There are scores of players, on tours all over the world, who use putters modeled on the old Anser 2. There are hundred of players trying to copy Tiger’s circa 1997 stroke. (Stan Utley teaches it.) But Tiger pretty much has the PP58 grip all himself. When his supply runs low, somebody from his team — not Woods himself — contacts somebody at the Ping Tour trailer, or the Ping Tour office in Phoenix, and asks for a new batch. No charge, for Tiger. By the way, you can go on the Walmart website (among others) and by the grip yourself for $7.45, or thereabouts. But the way Woods gets the grip is way cooler, right?

“It’s a silky grip,” one of the Golf Pride men told me. “It must have a lot of good memories for him.” 

The PP58 is a slender, light grip that fits in a golfer’s hands like the curved grip of a Derringer pistol grip. “Pistol grip,” in fact, is a term of the art. Likely out of deference to his paid sponsors, Woods has usually used a marker to black out the distinctive white outline of Mr. Ping. But not always. At some tournaments over the years, the white outline of Mr. Ping has been on display, keeping Woods company when he squats to read putts. Some time ago, Ping asked Golf Pride to make a grip they call the PP58 blackout — the same grip, with the Mr. Ping stamped on it, but not in white. The PP58 Blackout, to the cognoscenti. 

Mr. Ping — sometimes called Pingman but the company prefers the use of the honorific — was not actually modeled on either Ed Fiori or a walrus. It was modeled by a Ping salesman named Charlie Faircloth, who covered Florida for the company in the late 1960s. 

“In those days, and even today, a lot of us kept clay on our desks, so if we had the impulse to design something we could get right to work,” Solheim told me earlier this year. “My father always had clay in his hands. Charlie Faircloth just seemed to me like a regular golfer, with his feet out, a gut and a big red rose.” So that’s who Tiger Woods is blacking out, in a manner of speaking, old Charlie Faircloth.

At the Merchandise Show, two Golf Pride engineers came through the Ping booth, Greg Cavil and Joe King, young, smart guys who were clearly in awe to have the chance to speak to one of the legends of the equipment business. As Solheim explained the lore the PP58 grip they hung on every word. Solheim explained how the grip was perfectly centered to the putter’s center on the Anser 2. He told them about the grip-making tools that his father designed that Golf Pride later used.

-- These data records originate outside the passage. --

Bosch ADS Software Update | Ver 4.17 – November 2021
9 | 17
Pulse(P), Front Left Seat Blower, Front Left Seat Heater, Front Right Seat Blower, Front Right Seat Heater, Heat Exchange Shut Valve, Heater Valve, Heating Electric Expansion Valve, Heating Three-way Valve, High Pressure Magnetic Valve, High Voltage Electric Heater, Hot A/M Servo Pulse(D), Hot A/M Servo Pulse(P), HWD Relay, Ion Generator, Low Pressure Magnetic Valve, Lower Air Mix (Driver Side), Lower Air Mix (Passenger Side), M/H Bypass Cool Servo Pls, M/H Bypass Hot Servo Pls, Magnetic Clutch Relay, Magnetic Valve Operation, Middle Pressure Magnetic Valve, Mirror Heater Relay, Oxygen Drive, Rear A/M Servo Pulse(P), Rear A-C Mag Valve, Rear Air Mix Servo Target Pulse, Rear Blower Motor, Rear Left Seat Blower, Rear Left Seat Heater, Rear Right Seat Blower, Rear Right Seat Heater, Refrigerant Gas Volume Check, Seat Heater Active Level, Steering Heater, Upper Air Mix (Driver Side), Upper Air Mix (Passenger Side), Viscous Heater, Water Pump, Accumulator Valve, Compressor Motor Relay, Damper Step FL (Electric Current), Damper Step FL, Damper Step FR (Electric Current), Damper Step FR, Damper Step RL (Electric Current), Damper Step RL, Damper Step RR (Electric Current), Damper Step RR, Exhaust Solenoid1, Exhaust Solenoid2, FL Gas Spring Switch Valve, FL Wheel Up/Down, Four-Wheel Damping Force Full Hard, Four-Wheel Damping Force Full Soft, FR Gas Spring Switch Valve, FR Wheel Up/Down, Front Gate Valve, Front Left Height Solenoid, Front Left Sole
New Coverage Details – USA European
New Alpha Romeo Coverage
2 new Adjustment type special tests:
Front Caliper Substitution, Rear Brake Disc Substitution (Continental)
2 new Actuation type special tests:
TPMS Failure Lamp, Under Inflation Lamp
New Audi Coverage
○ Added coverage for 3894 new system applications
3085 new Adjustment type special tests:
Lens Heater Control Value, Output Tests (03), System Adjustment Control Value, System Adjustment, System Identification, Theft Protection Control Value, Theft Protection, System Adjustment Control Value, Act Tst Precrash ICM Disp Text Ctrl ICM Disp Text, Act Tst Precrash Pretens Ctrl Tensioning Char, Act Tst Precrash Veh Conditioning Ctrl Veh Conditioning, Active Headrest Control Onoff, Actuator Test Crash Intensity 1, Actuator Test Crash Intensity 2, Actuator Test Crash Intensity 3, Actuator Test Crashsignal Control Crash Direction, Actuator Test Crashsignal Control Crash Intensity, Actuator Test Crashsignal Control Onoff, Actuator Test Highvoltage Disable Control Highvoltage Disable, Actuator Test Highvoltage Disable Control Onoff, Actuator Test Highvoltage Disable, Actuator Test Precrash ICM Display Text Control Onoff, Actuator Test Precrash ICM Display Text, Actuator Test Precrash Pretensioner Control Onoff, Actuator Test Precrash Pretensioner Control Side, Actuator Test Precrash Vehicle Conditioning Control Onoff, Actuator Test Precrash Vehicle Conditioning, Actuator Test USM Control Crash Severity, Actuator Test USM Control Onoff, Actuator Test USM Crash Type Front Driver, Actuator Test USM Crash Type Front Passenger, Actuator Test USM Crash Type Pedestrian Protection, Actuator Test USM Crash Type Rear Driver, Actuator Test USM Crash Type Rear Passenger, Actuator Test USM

“We’re pretty good with that sort of thing,” Solheim said.

“I’d say you are!” King replied.

They engaged in some more engineering talk. The USGA has always had strict rules about what constitutes a legal putter grip — or any grip, for that matter. The rules change periodically. Solheim explained how his father pushed the various USGA grip requirements right to their limit in designing the PP58. These measurements involve the amount of slope in the grip, the width of its flattest parts and some other things I did not understand, but the Golf Pride guys absolutely did. Still, it was very interesting. There was general agreement that nobody with the yips would want such a slender grip. The main goal of the fat grip is to take the wrist out of the putting stroke. Woods’s wrists are actually quite active in his stroke.

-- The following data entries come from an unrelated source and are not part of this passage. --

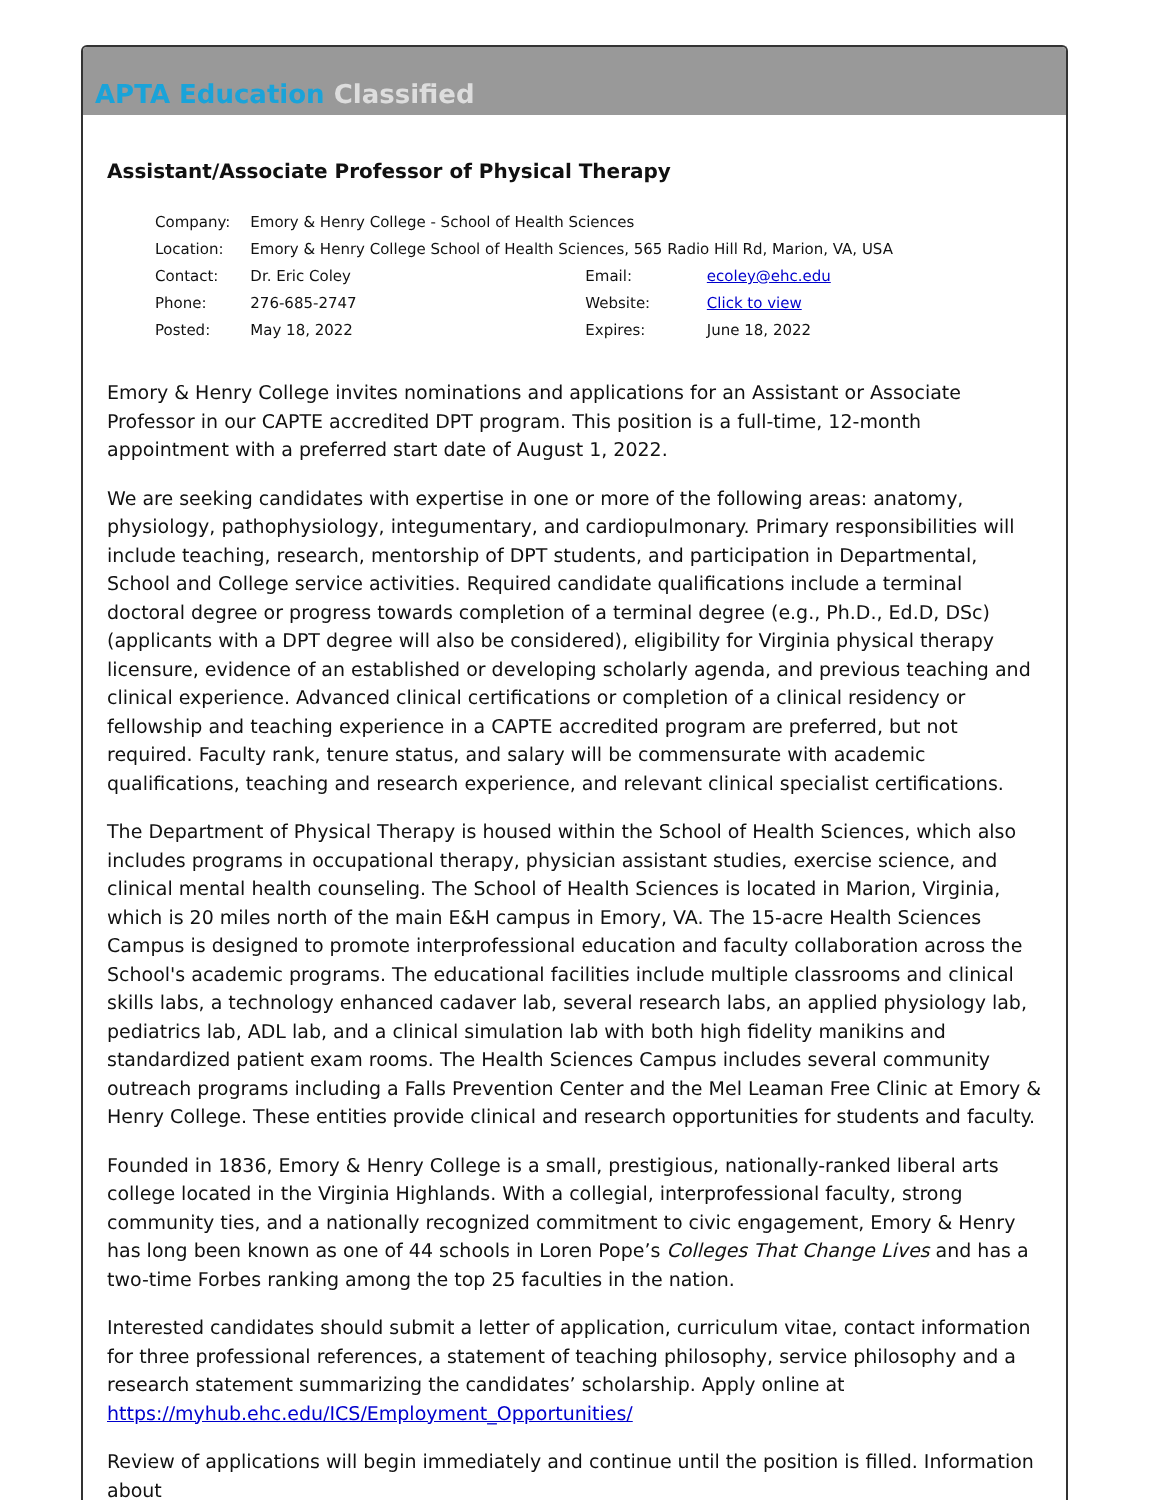APTA Education Classified
Assistant/Associate Professor of Physical Therapy
| Company: | Emory & Henry College - School of Health Sciences | | |
| Location: | Emory & Henry College School of Health Sciences, 565 Radio Hill Rd, Marion, VA, USA | | |
| Contact: | Dr. Eric Coley | Email: | ecoley@ehc.edu |
| Phone: | 276-685-2747 | Website: | Click to view |
| Posted: | May 18, 2022 | Expires: | June 18, 2022 |
Emory & Henry College invites nominations and applications for an Assistant or Associate Professor in our CAPTE accredited DPT program. This position is a full-time, 12-month appointment with a preferred start date of August 1, 2022.
We are seeking candidates with expertise in one or more of the following areas: anatomy, physiology, pathophysiology, integumentary, and cardiopulmonary. Primary responsibilities will include teaching, research, mentorship of DPT students, and participation in Departmental, School and College service activities. Required candidate qualifications include a terminal doctoral degree or progress towards completion of a terminal degree (e.g., Ph.D., Ed.D, DSc) (applicants with a DPT degree will also be considered), eligibility for Virginia physical therapy licensure, evidence of an established or developing scholarly agenda, and previous teaching and clinical experience. Advanced clinical certifications or completion of a clinical residency or fellowship and teaching experience in a CAPTE accredited program are preferred, but not required. Faculty rank, tenure status, and salary will be commensurate with academic qualifications, teaching and research experience, and relevant clinical specialist certifications.
The Department of Physical Therapy is housed within the School of Health Sciences, which also includes programs in occupational therapy, physician assistant studies, exercise science, and clinical mental health counseling. The School of Health Sciences is located in Marion, Virginia, which is 20 miles north of the main E&H campus in Emory, VA. The 15-acre Health Sciences Campus is designed to promote interprofessional education and faculty collaboration across the School's academic programs. The educational facilities include multiple classrooms and clinical skills labs, a technology enhanced cadaver lab, several research labs, an applied physiology lab, pediatrics lab, ADL lab, and a clinical simulation lab with both high fidelity manikins and standardized patient exam rooms. The Health Sciences Campus includes several community outreach programs including a Falls Prevention Center and the Mel Leaman Free Clinic at Emory & Henry College. These entities provide clinical and research opportunities for students and faculty.
Founded in 1836, Emory & Henry College is a small, prestigious, nationally-ranked liberal arts college located in the Virginia Highlands. With a collegial, interprofessional faculty, strong community ties, and a nationally recognized commitment to civic engagement, Emory & Henry has long been known as one of 44 schools in Loren Pope’s Colleges That Change Lives and has a two-time Forbes ranking among the top 25 faculties in the nation.
Interested candidates should submit a letter of application, curriculum vitae, contact information for three professional references, a statement of teaching philosophy, service philosophy and a research statement summarizing the candidates’ scholarship. Apply online at https://myhub.ehc.edu/ICS/Employment_Opportunities/
Review of applications will begin immediately and continue until the position is filled. Information about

Earlier this month, before having learned that Woods used a Scotty Cameron grip in 1997, I sent Glenn Greenspan four PP58 questions for Woods. Greenspan, as he does, got back to me right away and said he would look into it. But then came a second email. He had checked with Woods’s agent, Mark Steinberg, and Steinberg told Greenspan that they would not be able to answer my questions. I went back for just one: Has Woods ever won a professional event with anything other than a PP58? Radio silence.

John Solheim told me that he once played in a pro-am with Woods in Hawaii, but didn’t ask him any questions about his putter grip or Mr. Ping or anything else. On another occasion, the two men were on the first tee together at the Phoenix Open and Solheim said something by way of thanks to Woods, for his loyalty to the putter.

“I got him to look up,” Solheim said. “He just kind of smiled.”